This site is now read-only. You can find our new documentation site and support forum for posting questions here.
Be sure to read our welcome blog!
Why is this variant not called?
I've been playing around with RNA-seq data and came across what seems to be a high quality single nucleotide variant but that isn't detected by HaplotypeCaller.
I followed the Calling variants in RNAseq method, except for the alignment which was carried out by tophat2 (and looks good). Then I used MarkDuplicates, ReorderSam, SplitNCigarReads, BaseRecalibrator, PrintReads and finally HaplotypeCaller.
When I look at the reads that come out of the PrintReads steps with IGV, I can see a lot of high quality reads with the variant sequence (see attachment).
However the HaplotypeCaller doesn't report this site as variant in the VCF output. I first thought it was filtered but setting stand_call_conf and stand_emit_conf to 0.0, and adding EMIT_ALL_SITES doesn't make a difference on this site (although I can see lots of low quality sites appear as expected).

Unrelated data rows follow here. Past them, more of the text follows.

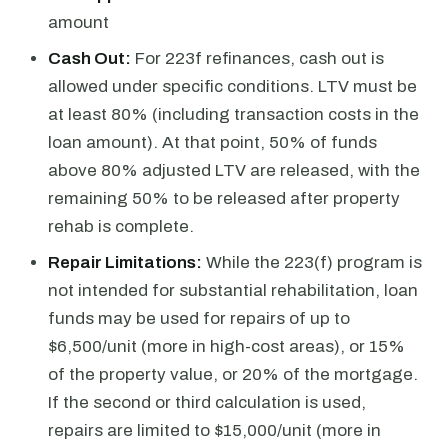
amount
Cash Out:
For 223f refinances, cash out is
allowed under specific conditions. LTV must be
at least 80% (including transaction costs in the
loan amount). At that point, 50% of funds
above 80% adjusted LTV are released, with the
remaining 50% to be released after property
rehab is complete.
Repair Limitations:
While the 223(f) program is
not intended for substantial rehabilitation, loan
funds may be used for repairs of up to
$6,500/unit (more in high-cost areas), or 15%
of the property value, or 20% of the mortgage.
If the second or third calculation is used,
repairs are limited to $15,000/unit (more in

java -jar GenomeAnalysisTK.jar -T HaplotypeCaller -I Cet1_2.OS9_rg.bam -dontUseSoftClippedBases -stand_call_conf 0.0 -stand_emit_conf 0.0 -o Cet1_2.OS9_all_sites.vcf -R Homo_sapiens.GRCh38.dna.primary_assembly.fa -out_mode EMIT_ALL_SITES
This site is called in a replicate experiment (same cell line, different sample prep) and is assigned a very high quality (QD = 25.34, DP=1298). The two samples look very similar and I can't understand what's going on and why the variant isn't called?
Any idea on how to tackle this issue would be welcome.